Minnesota governor considers recycler permit hold after fire
MINNEAPOLIS — Minnesota Gov. Tim Walz said Friday he is considering placing a 30-day hold on a metal recycling company’s permit after a fire that burned for days and sent up plumes of smoke.
Speaking at a forum organized by the University of Minnesota’s Humphrey School of Public Affairs, Walz said he is looking at ways to hold Northern Metals responsible for pollution caused by this week’s fire at its plant in Becker, in central Minnesota.
Walz told the audience that he does not trust Northern Metals “to do the right thing,” KMSP-TV reported. The Democratic governor said state regulators would make the decision on a 30-day hold.
The Becker Police Department reported in a Facebook post that initial air tests have found no hazardous chemicals. The Minnesota Pollution Control Agency took additional air samples Thursday; results were expected Friday.

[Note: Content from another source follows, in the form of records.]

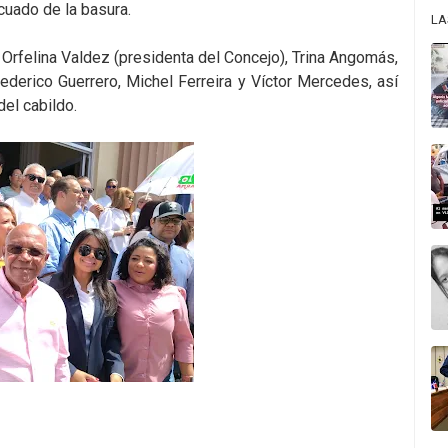
cuado de la basura.
LA
 Orfelina Valdez (presidenta del Concejo), Trina Angomás,
ederico Guerrero, Michel Ferreira y Víctor Mercedes, así
el cabildo.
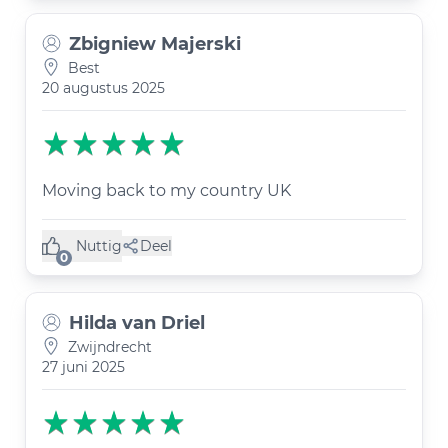
Zbigniew Majerski
Best
20 augustus 2025
Moving back to my country UK
Nuttig
Deel
(0 like)
0
Hilda van Driel
Zwijndrecht
27 juni 2025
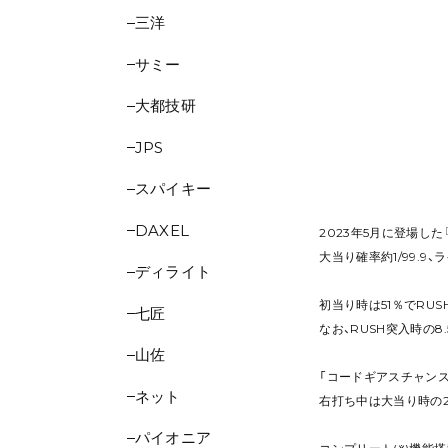
三洋
サミー
大都技研
JPS
スパイキー
DAXEL
2023年5月に登場した『P
大当り確率約1/99.9
ディライト
初当り時は51％でRU
七匠
なお、RUSH突入時の8
山佐
「コードギアスチャンス
ネット
右打ち中は大当り時の2
パイオニア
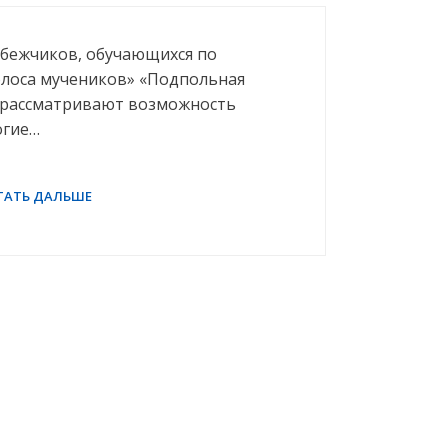
ебежчиков, обучающихся по
олоса мучеников» «Подпольная
е рассматривают возможность
огие…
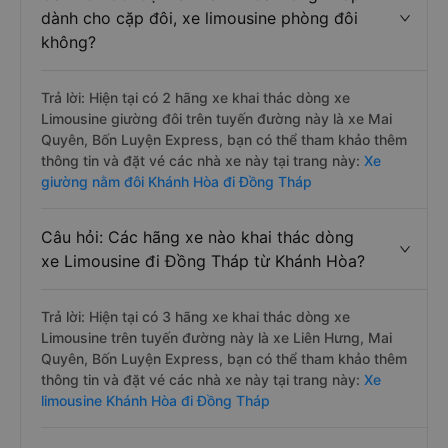
dành cho cặp đôi, xe limousine phòng đôi
không?
Trả lời: Hiện tại có 2 hãng xe khai thác dòng xe
Limousine giường đôi trên tuyến đường này là xe Mai
Quyên, Bốn Luyện Express, bạn có thể tham khảo thêm
thông tin và đặt vé các nhà xe này tại trang này:
Xe
giường nằm đôi Khánh Hòa đi Đồng Tháp
Câu hỏi: Các hãng xe nào khai thác dòng
xe Limousine đi Đồng Tháp từ Khánh Hòa?
Trả lời: Hiện tại có 3 hãng xe khai thác dòng xe
Limousine trên tuyến đường này là xe Liên Hưng, Mai
Quyên, Bốn Luyện Express, bạn có thể tham khảo thêm
thông tin và đặt vé các nhà xe này tại trang này:
Xe
limousine Khánh Hòa đi Đồng Tháp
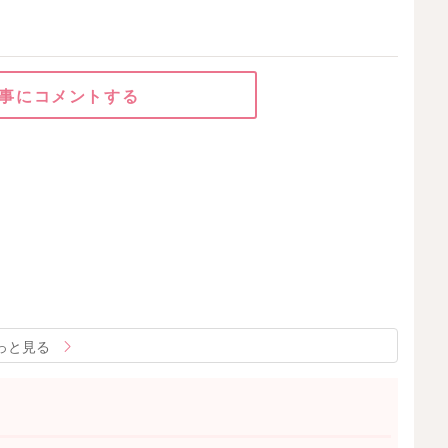
事にコメントする
っと見る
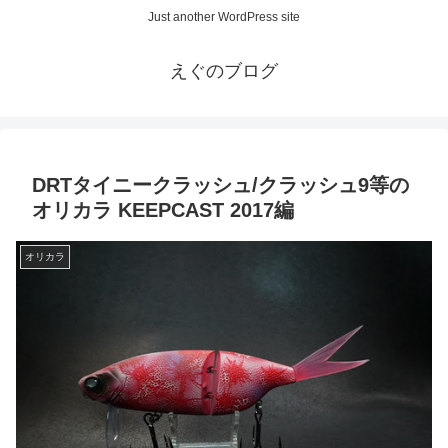
Just another WordPress site
えぐのブログ
DRTタイニークラッシュ/クラッシュ9等の
オリカラ KEEPCAST 2017編
オリカラ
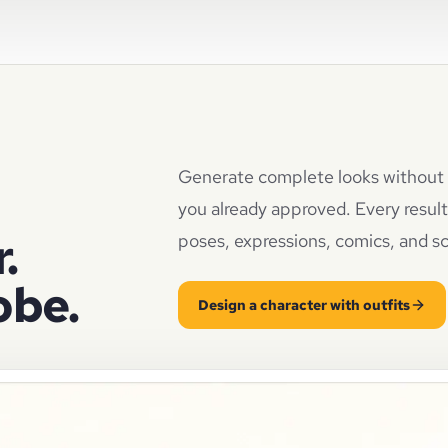
Generate complete looks without los
you already approved. Every result
.
poses, expressions, comics, and s
obe.
Design a character with outfits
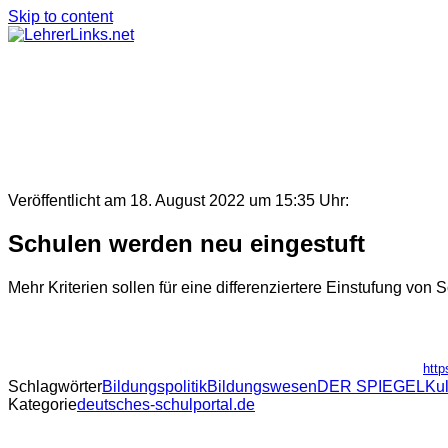
Skip to content
Veröffentlicht am 18. August 2022 um 15:35 Uhr:
Schulen werden neu eingestuft
Mehr Kriterien sollen für eine differenziertere Einstufung von 
http
Schlagwörter
Bildungspolitik
Bildungswesen
DER SPIEGEL
Kul
Kategorie
deutsches-schulportal.de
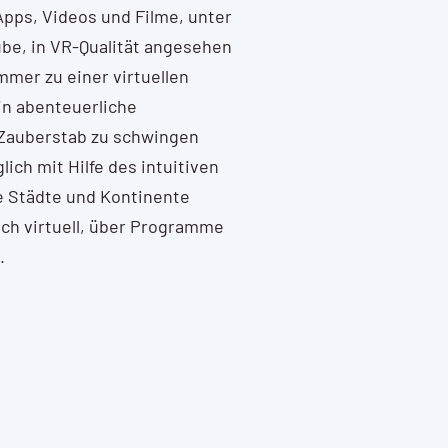
Apps, Videos und Filme, unter
be, in VR-Qualität angesehen
mer zu einer virtuellen
in abenteuerliche
 Zauberstab zu schwingen
lich mit Hilfe des intuitiven
e Städte und Kontinente
ch virtuell, über Programme
.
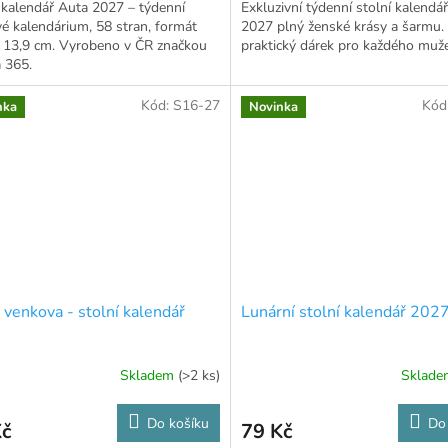
 kalendář Auta 2027 – týdenní
Exkluzivní týdenní stolní kalendář
é kalendárium, 58 stran, formát
2027 plný ženské krásy a šarmu.
× 13,9 cm. Vyrobeno v ČR značkou
praktický dárek pro každého mu
 365.
Kód:
S16-27
Kód
nka
Novinka
 venkova - stolní kalendář
Lunární stolní kalendář 202
Skladem
(>2 ks)
Sklad
Do košíku
Do
Kč
79 Kč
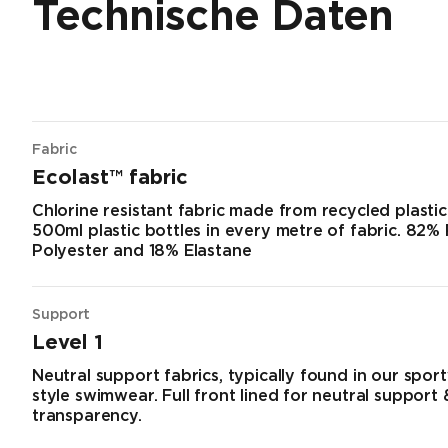
Technische Daten
Fabric
Ecolast™ fabric
Chlorine resistant fabric made from recycled plastic
500ml plastic bottles in every metre of fabric. 82%
Polyester and 18% Elastane
Support
Level 1
Neutral support fabrics, typically found in our sport
style swimwear. Full front lined for neutral support
transparency.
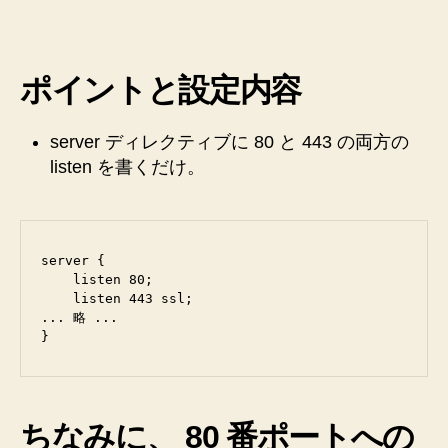
80
と
443
ポイントと設定内容
ポ
ー
ト
server ディレクティブに 80 と 443 の両方の
ア
listen を書くだけ。
ク
セ
ス
を
両
server {

    listen 80;

方
    listen 443 ssl;

と
... 略 ...

も
受
け
付
け
ちなみに、 80 番ポートへの
て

Northern Metals did not immediately return a phone call from The Associated Press for comment Friday. But state Sen. Andrew Mathews of Milaca, whose district includes Becker, said in a statement Friday that Northern Metals “is fully cooperating” with the state fire investigation, the MPCA and local public health officials.
“To suggest an arbitrary 30-day hold on permitting from the state is irresponsible and an overreaction,” Mathews said.
A state fire marshal investigator was at the scene Friday. The cause of the fire is still under investigation.
Police said Thursday that firefighters had the blaze under control, but the fire flared late Thursday, sending more smoke over Becker. Classes in Becker were canceled Thursday but resumed Friday.
Residents of the city of 4,500 people have not been asked to evacuate, but should stay away from the immediate area of the fire, police have said. Becker is about 50 miles (80 kilometers) northwest of Minneapolis.
Northern Metals moved its shredding operation from Minneapolis to Becker last year after the Pollution Control Agency ordered it shut down because of high levels of air pollution and inaccurately recorded pollution.